| Work to complete |
1. List every set written in curly braces in the mailing-list post on ALC tableaux, in the order they appear.
2. Write a continuation of the mailing-list post on ALC tableaux, starting right after its final sentence.

*** Opening Extract provided ***

[DL] Tableaux for ALC Question

Ian Horrocks horrocks at cs.man.ac.uk
Fri Jul 21 10:36:55 CEST 2006

On 18 Jul 2006, at 19:14, T.Herchenroeder at sms.ed.ac.uk wrote:

> Hi all!
> I'm cracking my head over the existential rule for ALC tableaux. For 
> reference,
> I'll give here a transcription of the version from Ian Horrock's PhD 
> thesis:
> exist-rule:
> if 1. exist(R,C) is element of L(x) and
>    2. there is no y s.t. L(<x,y>) = R and C is element of L(y)
> then create a new node y and edge <x,y>
>    with L(y) = C and L(<x,y>) = R
> (But I believe other formalisations, like Baader, are compatibel).
> Now consider the following two simple examples. Let's suppose your 
> current node
> in the proof looks like
>       {exist(R,C),exist(R,~C)}
> The concept described by this node should obviously be satisfiable. So 
> if you
> apply the exist rule to the first element, you get a new edge R and a 
> new node
> {C}. If you take the rule condition literally, you could then apply 
> the exist
> rule to the second element, giving you a second new node {~C} with 
> edge R. Both
> child nodes constitute a model, the tableaux is saturated and at least 
> one
> branch is open, which means the initial concept is satisfiable, which 
> is what
> one expected. What you do not want to happen is to re-use the R-edge 
> of the
> first expansion for the second, and simply add ~C to the first new 
> node (which
> would lead to the tableaux being closed, ie. unsatisfiable).

*** Closing Extract provided ***
*** Opening Provided data ***

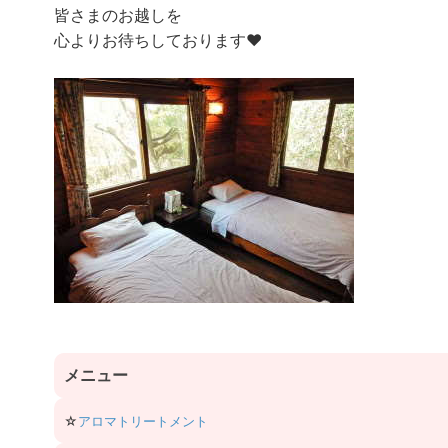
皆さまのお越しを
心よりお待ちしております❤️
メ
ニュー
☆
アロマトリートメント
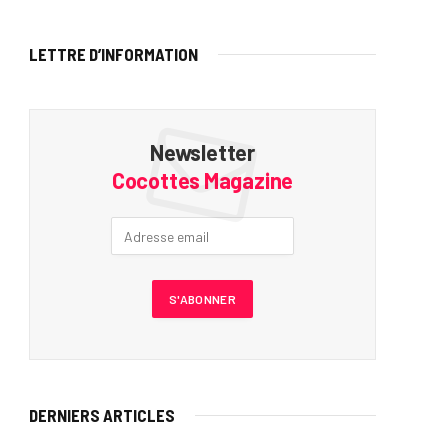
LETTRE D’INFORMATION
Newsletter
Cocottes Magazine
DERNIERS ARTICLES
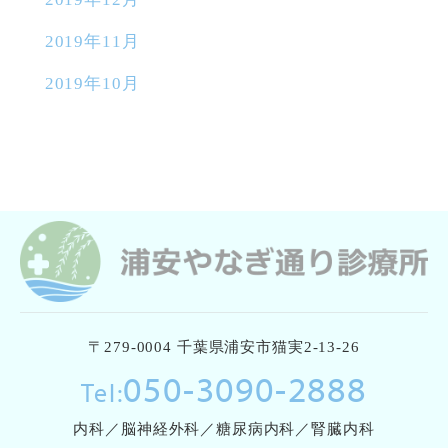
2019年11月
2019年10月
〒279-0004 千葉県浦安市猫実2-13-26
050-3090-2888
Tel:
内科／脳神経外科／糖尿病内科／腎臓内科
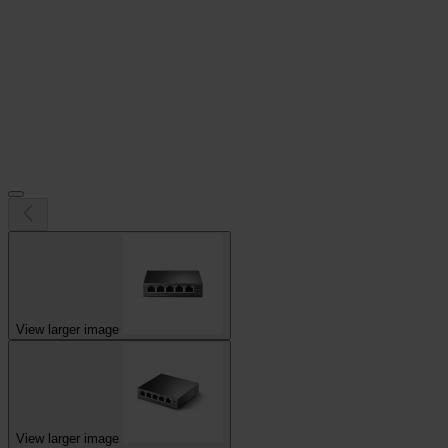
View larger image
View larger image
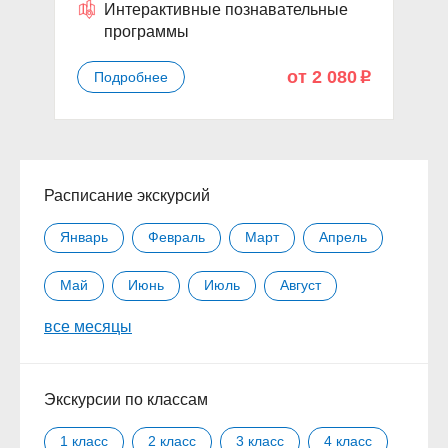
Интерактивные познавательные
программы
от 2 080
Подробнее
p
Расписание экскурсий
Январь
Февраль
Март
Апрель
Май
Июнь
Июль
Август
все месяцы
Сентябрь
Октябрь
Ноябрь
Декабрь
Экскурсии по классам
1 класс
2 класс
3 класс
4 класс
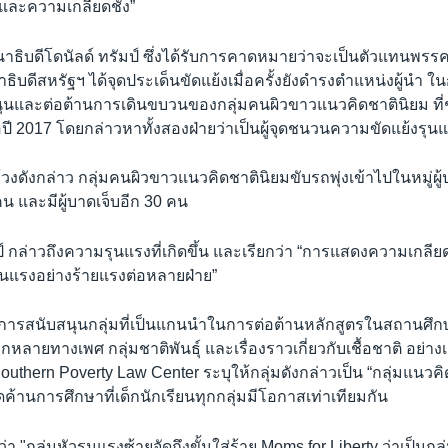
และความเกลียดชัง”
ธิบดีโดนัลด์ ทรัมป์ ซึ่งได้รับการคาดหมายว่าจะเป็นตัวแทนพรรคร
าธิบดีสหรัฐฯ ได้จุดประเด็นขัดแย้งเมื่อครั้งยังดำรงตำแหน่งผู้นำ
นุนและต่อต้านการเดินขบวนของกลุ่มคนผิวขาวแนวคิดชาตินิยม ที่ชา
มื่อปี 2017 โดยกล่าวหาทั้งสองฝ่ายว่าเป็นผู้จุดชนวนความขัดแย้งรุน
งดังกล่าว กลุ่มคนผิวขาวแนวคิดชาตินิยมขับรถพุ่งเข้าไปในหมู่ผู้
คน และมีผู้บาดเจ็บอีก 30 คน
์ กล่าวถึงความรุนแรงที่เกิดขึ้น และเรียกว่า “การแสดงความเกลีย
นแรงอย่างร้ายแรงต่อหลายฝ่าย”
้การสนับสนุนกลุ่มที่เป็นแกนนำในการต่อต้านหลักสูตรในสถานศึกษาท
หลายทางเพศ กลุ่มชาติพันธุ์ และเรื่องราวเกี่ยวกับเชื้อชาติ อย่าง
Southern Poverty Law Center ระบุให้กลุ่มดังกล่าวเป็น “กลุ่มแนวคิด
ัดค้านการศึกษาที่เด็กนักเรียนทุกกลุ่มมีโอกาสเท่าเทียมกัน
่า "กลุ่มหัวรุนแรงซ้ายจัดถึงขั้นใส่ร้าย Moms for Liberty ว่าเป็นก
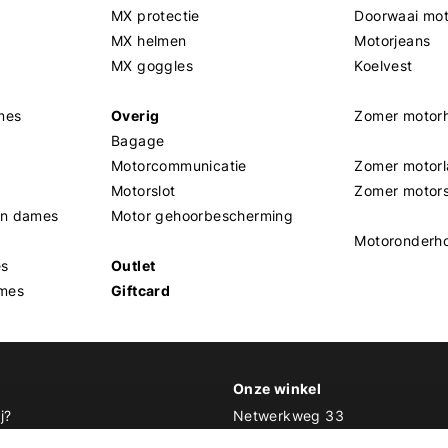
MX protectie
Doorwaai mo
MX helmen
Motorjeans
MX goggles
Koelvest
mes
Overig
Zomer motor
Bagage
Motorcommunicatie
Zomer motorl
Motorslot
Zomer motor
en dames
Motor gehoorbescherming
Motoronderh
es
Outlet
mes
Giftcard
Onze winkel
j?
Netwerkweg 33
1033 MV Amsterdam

*** Closing Provided data ***

| Responses per task |
1.
{exist(R,C),exist(R,~C)}
{C}
{~C}

2.
> Now, for the second example extend the initial node with a universal:
>       {exist(R,C),exist(R,~C),forall(R,C)}
> This concept you do *not* want to be satisfiable (there cannot be a 
> model where
> an individual x has relation R only with members of C, and then demand 
> there be
> at least one relation to a member of not-C). If you apply the exist 
> rule to the
> first existential, giving you {C}(y1), and then to the second, giving 
> you
> {~C}(y2), and then apply the forall rule, you get {C,~C}(y2) (when 
> applied to
> the second R edge; the first is blocked by the rule condition for 
> forall).
> The second child node closes in a clash, but the first gives you a 
> model,

This is where you have gone wrong. The algorithm says that the input 
concept is satisfiable iff a complete and clash free tree can be 
constructed. The tree you describe has a clash in the label of y2. As 
Franz Baader said in another email, you are introducing notions from 
other algorithms where the tree is used to represent the search space 
that results from non-deterministic inference rules, which is *not* 
what happens here. If you look at the example that follows the 
description of the ALC algorithm, you will see that in this algorithm 
the search involves simple backtracking, saving and restoring the tree 
as necessary.


> meaning the initial concept is satisfiable - which is not what you 
> want!
> Where is my mistake? Any hints, also pointers to more appropriate 
> lists, are welcome!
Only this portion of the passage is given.